→ EXERCISE REQUIREMENTS:
Set every entry down again exactly, excluding any pictures.

......

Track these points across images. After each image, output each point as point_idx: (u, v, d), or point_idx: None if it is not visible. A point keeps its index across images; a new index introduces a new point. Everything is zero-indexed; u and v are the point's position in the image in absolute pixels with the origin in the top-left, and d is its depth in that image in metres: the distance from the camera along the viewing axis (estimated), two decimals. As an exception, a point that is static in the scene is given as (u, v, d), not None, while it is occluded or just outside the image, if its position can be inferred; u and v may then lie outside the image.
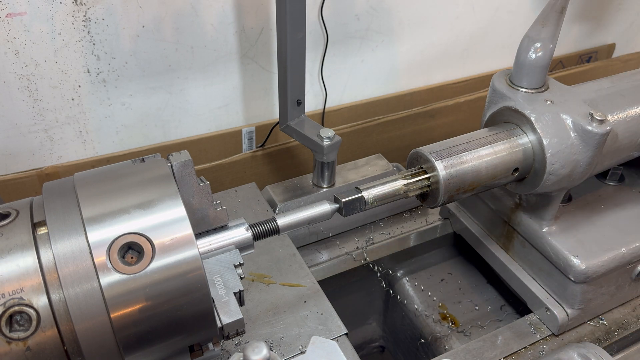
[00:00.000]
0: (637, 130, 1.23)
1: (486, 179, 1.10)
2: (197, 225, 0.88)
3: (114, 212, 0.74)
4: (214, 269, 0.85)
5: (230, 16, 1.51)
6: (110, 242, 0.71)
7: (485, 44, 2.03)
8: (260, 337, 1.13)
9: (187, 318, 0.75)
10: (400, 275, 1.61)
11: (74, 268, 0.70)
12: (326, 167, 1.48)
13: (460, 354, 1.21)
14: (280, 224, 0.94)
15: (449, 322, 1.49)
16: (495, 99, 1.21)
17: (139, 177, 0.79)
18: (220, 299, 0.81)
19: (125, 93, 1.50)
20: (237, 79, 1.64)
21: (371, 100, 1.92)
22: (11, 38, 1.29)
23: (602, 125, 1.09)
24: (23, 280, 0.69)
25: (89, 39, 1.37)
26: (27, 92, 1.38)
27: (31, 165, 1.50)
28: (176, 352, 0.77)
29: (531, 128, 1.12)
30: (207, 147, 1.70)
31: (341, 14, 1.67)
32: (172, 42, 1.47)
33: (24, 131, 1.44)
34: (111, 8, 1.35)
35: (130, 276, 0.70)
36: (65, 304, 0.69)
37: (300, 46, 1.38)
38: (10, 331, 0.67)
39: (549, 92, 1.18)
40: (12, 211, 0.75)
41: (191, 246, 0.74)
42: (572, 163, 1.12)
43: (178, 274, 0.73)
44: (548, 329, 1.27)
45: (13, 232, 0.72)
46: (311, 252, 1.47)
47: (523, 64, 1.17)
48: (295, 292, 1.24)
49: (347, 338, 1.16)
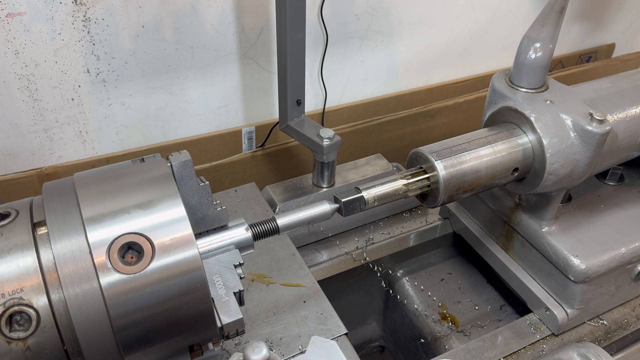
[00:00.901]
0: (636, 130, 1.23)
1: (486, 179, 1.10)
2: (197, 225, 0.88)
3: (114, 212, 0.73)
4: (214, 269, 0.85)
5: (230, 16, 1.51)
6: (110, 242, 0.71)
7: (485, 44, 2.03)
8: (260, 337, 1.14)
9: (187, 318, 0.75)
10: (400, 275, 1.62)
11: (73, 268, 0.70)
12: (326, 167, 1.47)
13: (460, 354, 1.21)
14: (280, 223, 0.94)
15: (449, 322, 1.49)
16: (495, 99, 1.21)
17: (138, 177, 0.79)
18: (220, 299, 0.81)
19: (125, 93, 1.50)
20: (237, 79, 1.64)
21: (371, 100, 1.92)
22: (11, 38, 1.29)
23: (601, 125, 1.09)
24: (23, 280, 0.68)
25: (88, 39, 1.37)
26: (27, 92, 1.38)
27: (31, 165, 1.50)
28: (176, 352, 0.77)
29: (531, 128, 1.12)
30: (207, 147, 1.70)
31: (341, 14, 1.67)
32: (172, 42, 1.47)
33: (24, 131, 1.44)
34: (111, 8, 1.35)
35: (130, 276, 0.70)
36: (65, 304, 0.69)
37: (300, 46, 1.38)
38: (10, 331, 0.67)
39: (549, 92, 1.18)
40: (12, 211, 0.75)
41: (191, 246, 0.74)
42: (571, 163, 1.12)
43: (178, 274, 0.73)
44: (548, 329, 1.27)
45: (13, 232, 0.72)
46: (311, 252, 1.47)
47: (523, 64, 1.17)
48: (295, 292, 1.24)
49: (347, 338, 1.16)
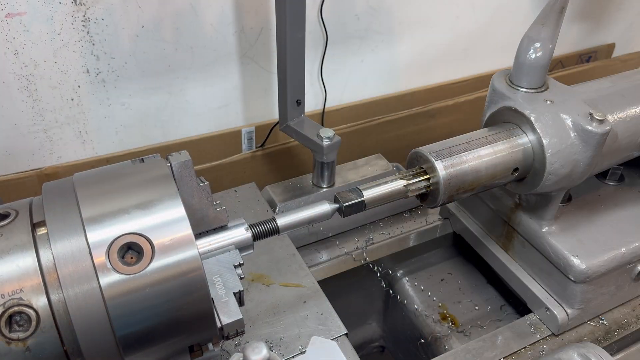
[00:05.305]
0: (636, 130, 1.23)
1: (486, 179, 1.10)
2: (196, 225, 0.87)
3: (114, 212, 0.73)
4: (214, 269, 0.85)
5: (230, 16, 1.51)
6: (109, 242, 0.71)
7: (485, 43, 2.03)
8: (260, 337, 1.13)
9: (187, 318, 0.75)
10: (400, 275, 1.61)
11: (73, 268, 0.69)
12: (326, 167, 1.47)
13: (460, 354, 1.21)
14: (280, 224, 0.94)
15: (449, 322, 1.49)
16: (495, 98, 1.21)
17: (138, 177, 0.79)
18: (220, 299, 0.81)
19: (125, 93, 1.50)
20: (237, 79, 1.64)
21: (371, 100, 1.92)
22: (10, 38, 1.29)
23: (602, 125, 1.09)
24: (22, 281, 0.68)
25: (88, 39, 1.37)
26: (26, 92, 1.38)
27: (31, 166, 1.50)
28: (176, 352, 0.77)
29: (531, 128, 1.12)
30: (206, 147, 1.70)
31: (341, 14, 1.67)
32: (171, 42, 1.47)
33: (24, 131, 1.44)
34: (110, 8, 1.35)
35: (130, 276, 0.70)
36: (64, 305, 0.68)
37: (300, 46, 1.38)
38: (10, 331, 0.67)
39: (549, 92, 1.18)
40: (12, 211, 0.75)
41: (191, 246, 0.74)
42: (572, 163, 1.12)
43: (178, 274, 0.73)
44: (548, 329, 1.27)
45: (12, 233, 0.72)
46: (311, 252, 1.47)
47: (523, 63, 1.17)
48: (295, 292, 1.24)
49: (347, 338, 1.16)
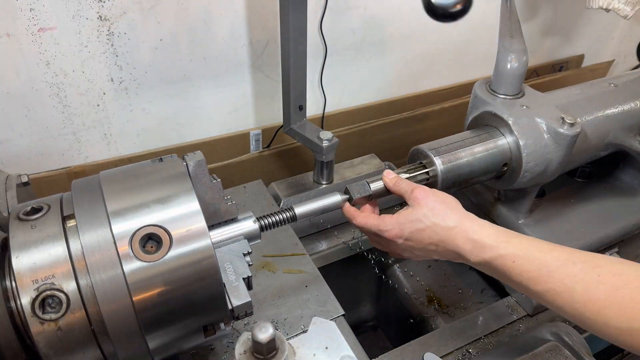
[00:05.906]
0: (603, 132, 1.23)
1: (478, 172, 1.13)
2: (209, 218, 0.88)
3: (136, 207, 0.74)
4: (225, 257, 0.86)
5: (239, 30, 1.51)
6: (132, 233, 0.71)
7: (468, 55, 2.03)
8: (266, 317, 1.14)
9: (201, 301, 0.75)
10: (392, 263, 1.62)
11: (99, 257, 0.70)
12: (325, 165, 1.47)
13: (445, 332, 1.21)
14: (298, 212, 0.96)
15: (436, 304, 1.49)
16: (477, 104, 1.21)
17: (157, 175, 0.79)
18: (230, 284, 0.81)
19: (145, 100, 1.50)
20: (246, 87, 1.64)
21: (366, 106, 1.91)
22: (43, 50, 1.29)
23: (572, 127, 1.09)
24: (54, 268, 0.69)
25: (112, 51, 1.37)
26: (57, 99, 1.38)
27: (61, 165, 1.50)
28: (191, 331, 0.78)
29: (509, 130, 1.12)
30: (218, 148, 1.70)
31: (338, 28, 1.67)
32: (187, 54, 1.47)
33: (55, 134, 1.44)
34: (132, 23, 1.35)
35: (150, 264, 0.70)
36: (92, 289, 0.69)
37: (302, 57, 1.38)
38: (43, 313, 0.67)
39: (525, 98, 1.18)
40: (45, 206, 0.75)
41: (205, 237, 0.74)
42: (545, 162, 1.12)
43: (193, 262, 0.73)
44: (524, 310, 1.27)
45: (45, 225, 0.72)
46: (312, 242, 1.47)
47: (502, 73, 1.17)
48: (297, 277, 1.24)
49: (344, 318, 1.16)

......

→ OUTPUT FOR THIS EXERCISE:
Track these points across images. After each image, output each point as point_idx: (u, v, d), or point_idx: None if it is not visible. A point keeps its index across images; a new index introduces a new point. Everything is zero-indexed; u and v are the point's position in the image in absolute pixels with the origin in the top-left, and d is its depth in that image in metres: the distance from the camera along the viewing axis (estimated), two decimals. As an exception, a point that is static in the scene is given as (u, v, d), not None, while it is occluded or just outside the image, if its position can be inferred; u and v may then lie outside the image.
[00:00.000]
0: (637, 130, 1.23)
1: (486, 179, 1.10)
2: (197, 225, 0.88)
3: (114, 212, 0.74)
4: (214, 269, 0.85)
5: (230, 16, 1.51)
6: (110, 242, 0.71)
7: (485, 44, 2.03)
8: (260, 337, 1.13)
9: (187, 318, 0.75)
10: (400, 275, 1.61)
11: (74, 268, 0.70)
12: (326, 167, 1.48)
13: (460, 354, 1.21)
14: (280, 224, 0.94)
15: (449, 322, 1.49)
16: (495, 99, 1.21)
17: (139, 177, 0.79)
18: (220, 299, 0.81)
19: (125, 93, 1.50)
20: (237, 79, 1.64)
21: (371, 100, 1.92)
22: (11, 38, 1.29)
23: (602, 125, 1.09)
24: (23, 280, 0.69)
25: (89, 39, 1.37)
26: (27, 92, 1.38)
27: (31, 165, 1.50)
28: (176, 352, 0.77)
29: (531, 128, 1.12)
30: (207, 147, 1.70)
31: (341, 14, 1.67)
32: (172, 42, 1.47)
33: (24, 131, 1.44)
34: (111, 8, 1.35)
35: (130, 276, 0.70)
36: (65, 304, 0.69)
37: (300, 46, 1.38)
38: (10, 331, 0.67)
39: (549, 92, 1.18)
40: (12, 211, 0.75)
41: (191, 246, 0.74)
42: (572, 163, 1.12)
43: (178, 274, 0.73)
44: (548, 329, 1.27)
45: (13, 232, 0.72)
46: (311, 252, 1.47)
47: (523, 64, 1.17)
48: (295, 292, 1.24)
49: (347, 338, 1.16)
[00:00.901]
0: (636, 130, 1.23)
1: (486, 179, 1.10)
2: (197, 225, 0.88)
3: (114, 212, 0.73)
4: (214, 269, 0.85)
5: (230, 16, 1.51)
6: (110, 242, 0.71)
7: (485, 44, 2.03)
8: (260, 337, 1.14)
9: (187, 318, 0.75)
10: (400, 275, 1.62)
11: (73, 268, 0.70)
12: (326, 167, 1.47)
13: (460, 354, 1.21)
14: (280, 223, 0.94)
15: (449, 322, 1.49)
16: (495, 99, 1.21)
17: (138, 177, 0.79)
18: (220, 299, 0.81)
19: (125, 93, 1.50)
20: (237, 79, 1.64)
21: (371, 100, 1.92)
22: (11, 38, 1.29)
23: (601, 125, 1.09)
24: (23, 280, 0.68)
25: (88, 39, 1.37)
26: (27, 92, 1.38)
27: (31, 165, 1.50)
28: (176, 352, 0.77)
29: (531, 128, 1.12)
30: (207, 147, 1.70)
31: (341, 14, 1.67)
32: (172, 42, 1.47)
33: (24, 131, 1.44)
34: (111, 8, 1.35)
35: (130, 276, 0.70)
36: (65, 304, 0.69)
37: (300, 46, 1.38)
38: (10, 331, 0.67)
39: (549, 92, 1.18)
40: (12, 211, 0.75)
41: (191, 246, 0.74)
42: (571, 163, 1.12)
43: (178, 274, 0.73)
44: (548, 329, 1.27)
45: (13, 232, 0.72)
46: (311, 252, 1.47)
47: (523, 64, 1.17)
48: (295, 292, 1.24)
49: (347, 338, 1.16)
[00:05.305]
0: (636, 130, 1.23)
1: (486, 179, 1.10)
2: (196, 225, 0.87)
3: (114, 212, 0.73)
4: (214, 269, 0.85)
5: (230, 16, 1.51)
6: (109, 242, 0.71)
7: (485, 43, 2.03)
8: (260, 337, 1.13)
9: (187, 318, 0.75)
10: (400, 275, 1.61)
11: (73, 268, 0.69)
12: (326, 167, 1.47)
13: (460, 354, 1.21)
14: (280, 224, 0.94)
15: (449, 322, 1.49)
16: (495, 98, 1.21)
17: (138, 177, 0.79)
18: (220, 299, 0.81)
19: (125, 93, 1.50)
20: (237, 79, 1.64)
21: (371, 100, 1.92)
22: (10, 38, 1.29)
23: (602, 125, 1.09)
24: (22, 281, 0.68)
25: (88, 39, 1.37)
26: (26, 92, 1.38)
27: (31, 166, 1.50)
28: (176, 352, 0.77)
29: (531, 128, 1.12)
30: (206, 147, 1.70)
31: (341, 14, 1.67)
32: (171, 42, 1.47)
33: (24, 131, 1.44)
34: (110, 8, 1.35)
35: (130, 276, 0.70)
36: (64, 305, 0.68)
37: (300, 46, 1.38)
38: (10, 331, 0.67)
39: (549, 92, 1.18)
40: (12, 211, 0.75)
41: (191, 246, 0.74)
42: (572, 163, 1.12)
43: (178, 274, 0.73)
44: (548, 329, 1.27)
45: (12, 233, 0.72)
46: (311, 252, 1.47)
47: (523, 63, 1.17)
48: (295, 292, 1.24)
49: (347, 338, 1.16)
[00:05.906]
0: (603, 132, 1.23)
1: (478, 172, 1.13)
2: (209, 218, 0.88)
3: (136, 207, 0.74)
4: (225, 257, 0.86)
5: (239, 30, 1.51)
6: (132, 233, 0.71)
7: (468, 55, 2.03)
8: (266, 317, 1.14)
9: (201, 301, 0.75)
10: (392, 263, 1.62)
11: (99, 257, 0.70)
12: (325, 165, 1.47)
13: (445, 332, 1.21)
14: (298, 212, 0.96)
15: (436, 304, 1.49)
16: (477, 104, 1.21)
17: (157, 175, 0.79)
18: (230, 284, 0.81)
19: (145, 100, 1.50)
20: (246, 87, 1.64)
21: (366, 106, 1.91)
22: (43, 50, 1.29)
23: (572, 127, 1.09)
24: (54, 268, 0.69)
25: (112, 51, 1.37)
26: (57, 99, 1.38)
27: (61, 165, 1.50)
28: (191, 331, 0.78)
29: (509, 130, 1.12)
30: (218, 148, 1.70)
31: (338, 28, 1.67)
32: (187, 54, 1.47)
33: (55, 134, 1.44)
34: (132, 23, 1.35)
35: (150, 264, 0.70)
36: (92, 289, 0.69)
37: (302, 57, 1.38)
38: (43, 313, 0.67)
39: (525, 98, 1.18)
40: (45, 206, 0.75)
41: (205, 237, 0.74)
42: (545, 162, 1.12)
43: (193, 262, 0.73)
44: (524, 310, 1.27)
45: (45, 225, 0.72)
46: (312, 242, 1.47)
47: (502, 73, 1.17)
48: (297, 277, 1.24)
49: (344, 318, 1.16)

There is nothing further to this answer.